The budget now falls into the lap of the Republican controlled Alabama Legislature that for the most part ran in 2014 on the platform of no new taxes. Most believe there is still ‘fat to cut’ in the budget before new taxes are imposed on the people and business of Alabama. How the budget will look at the end of the session is anyone’s guess, but the budget presented by the Governor is never the final budget.
Tax Proposals that would affect the Concrete Industry
Raise Sales Tax on Purchase of Trucks and Cars
Nearly half of the new revenue proposed by the Governor comes by way of raising the sales taxes on the purchase of cars and trucks from 2% to 4%. The two percent increase is forecast to raise $200 million in additional dollars for the General Fund. During better economic times, the ready mix industry needs to replace approximately 100 trucks a year. On a $200,000 ready mix truck, the impact is an additional $4,000 per truck or $400,000 for the industry. An even bigger problem for the industry is cities and counties often raise their sales taxes on vehicles at the same time the state makes a change. As of this writing, no bills have been introduced to raise the vehicle sales tax.
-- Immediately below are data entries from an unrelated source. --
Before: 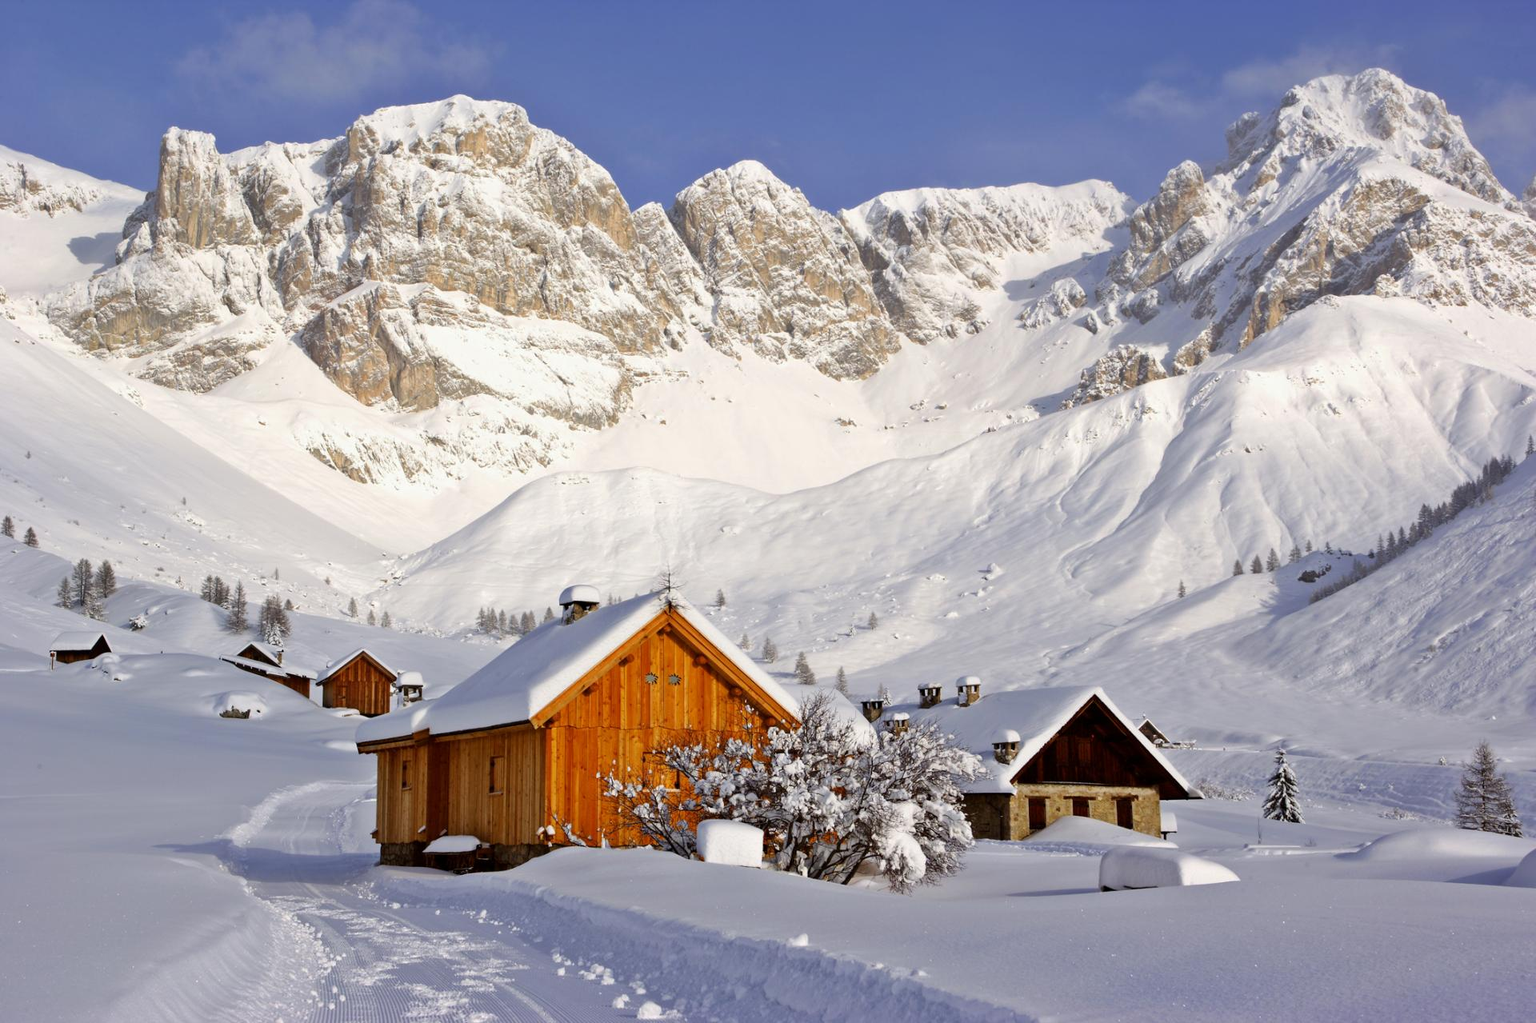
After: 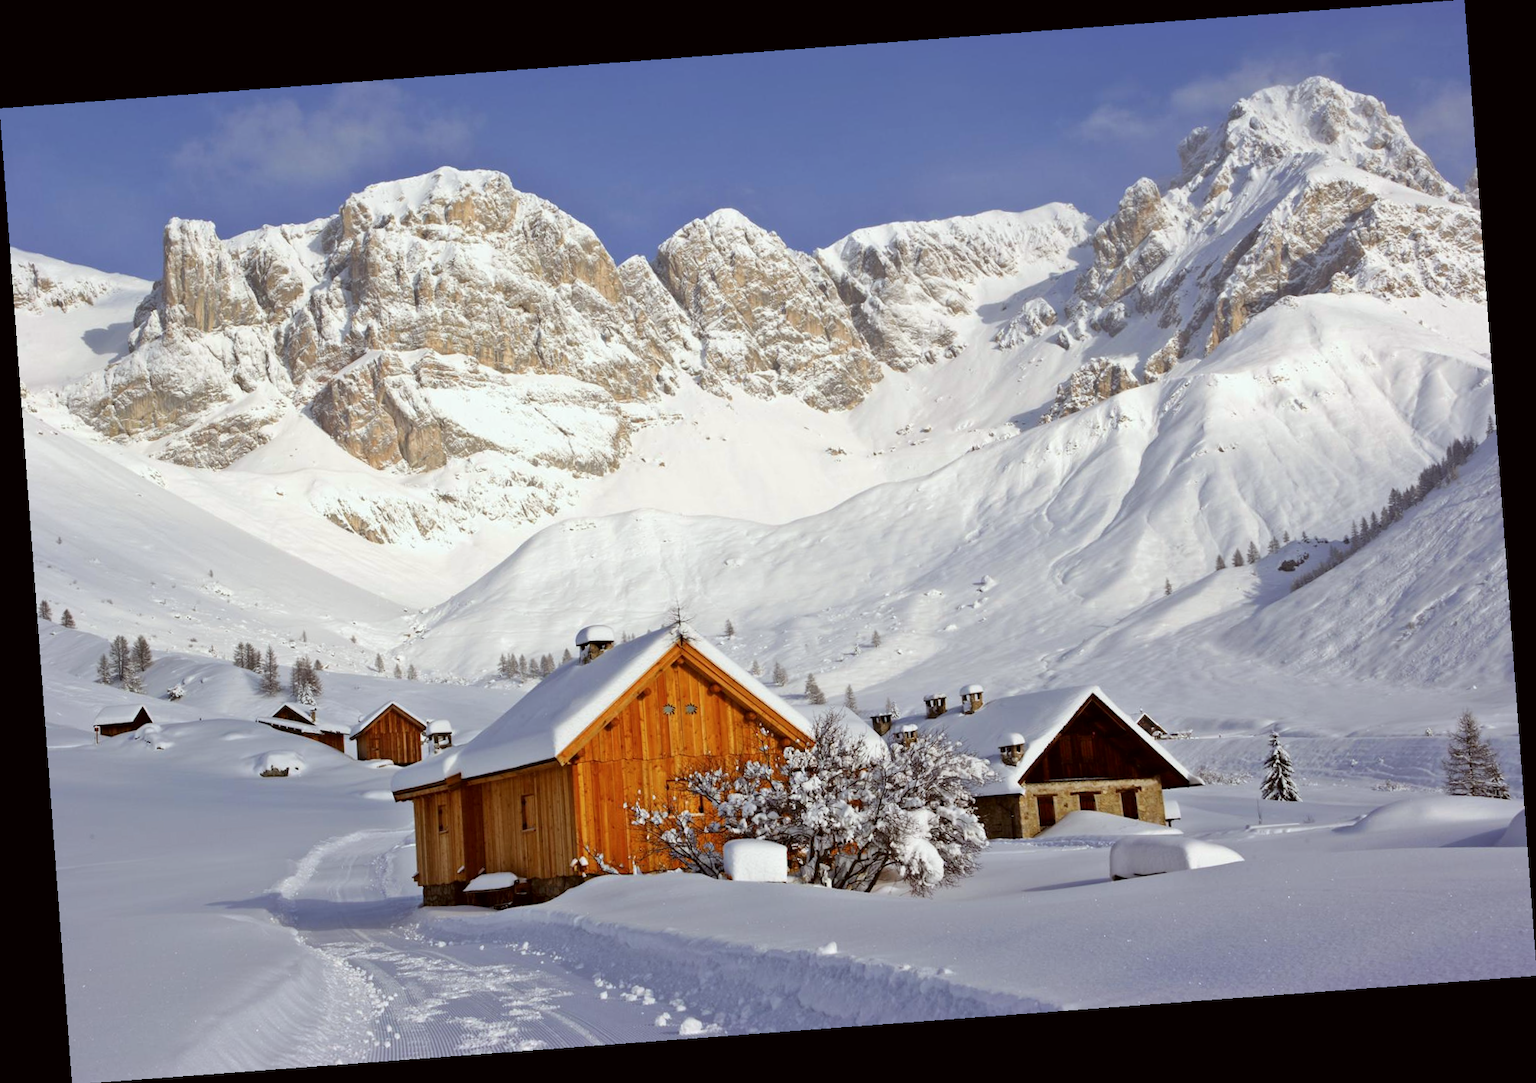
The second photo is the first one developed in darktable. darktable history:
color correction: highlights a* -2.73, highlights b* -2.09, shadows a* 2.41, shadows b* 2.73
contrast brightness saturation: saturation -0.05
rotate and perspective: rotation -4.25°, automatic cropping off
white balance: emerald 1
Unitary Combined Reporting for Corporate Income Taxes
House Bill 142 by Representative Mike Hill, R-Columbiana would require combined income reporting for corporations that do business in other states. The estimated increase in revenue is $20 million. Combined reporting requires that a business effectively disregard the legal existence of affiliates and report on a combined basis the operations of all related entities involved in a unitary business. In other words, the state would look at all income for a multi-state corporation in order to determine Alabama’s share of taxes to be paid, regardless of whether or not an affiliate does business in Alabama.
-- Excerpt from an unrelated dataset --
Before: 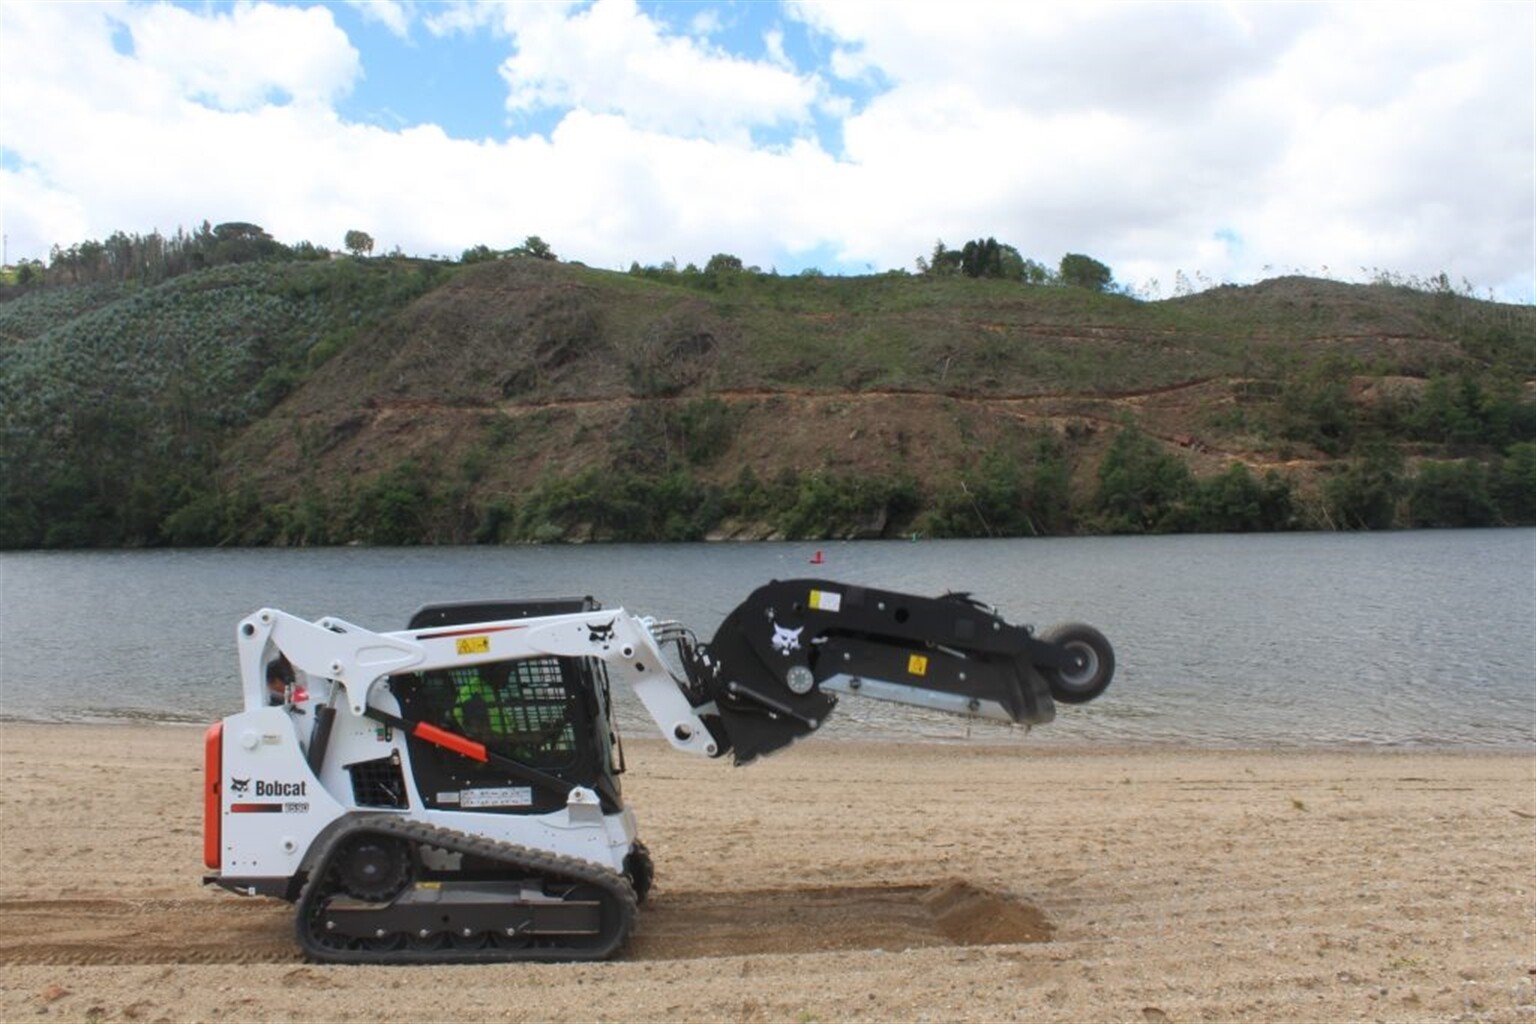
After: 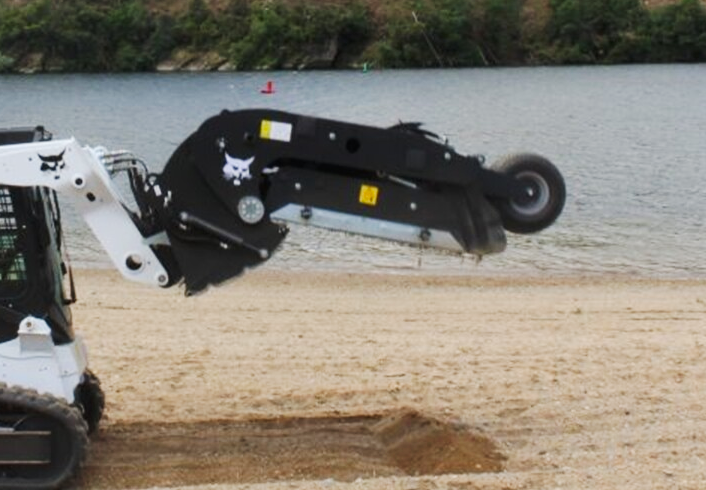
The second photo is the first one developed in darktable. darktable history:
tone curve: curves: ch0 [(0, 0) (0.051, 0.03) (0.096, 0.071) (0.251, 0.234) (0.461, 0.515) (0.605, 0.692) (0.761, 0.824) (0.881, 0.907) (1, 0.984)]; ch1 [(0, 0) (0.1, 0.038) (0.318, 0.243) (0.399, 0.351) (0.478, 0.469) (0.499, 0.499) (0.534, 0.541) (0.567, 0.592) (0.601, 0.629) (0.666, 0.7) (1, 1)]; ch2 [(0, 0) (0.453, 0.45) (0.479, 0.483) (0.504, 0.499) (0.52, 0.519) (0.541, 0.559) (0.601, 0.622) (0.824, 0.815) (1, 1)], preserve colors none
crop: left 35.799%, top 45.956%, right 18.194%, bottom 6.107%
Other issues we are tracking
Diesel Fuel Tax Increase?
We are still looking for legislation from the road building industry that would raise additional funds for the Alabama Department of Transportation. Based on recent reports, ALDOT has the same buying power as in 1991 due to the increased cost of construction and materials. There is talk of raising additional funds by way of increasing the diesel fuel tax. One idea being discussed is $.15 per gallon on diesel fuel. An increase of this amount would result in an estimated $2 million tax on the industry. As of this writing, we have not seen a bill introduced.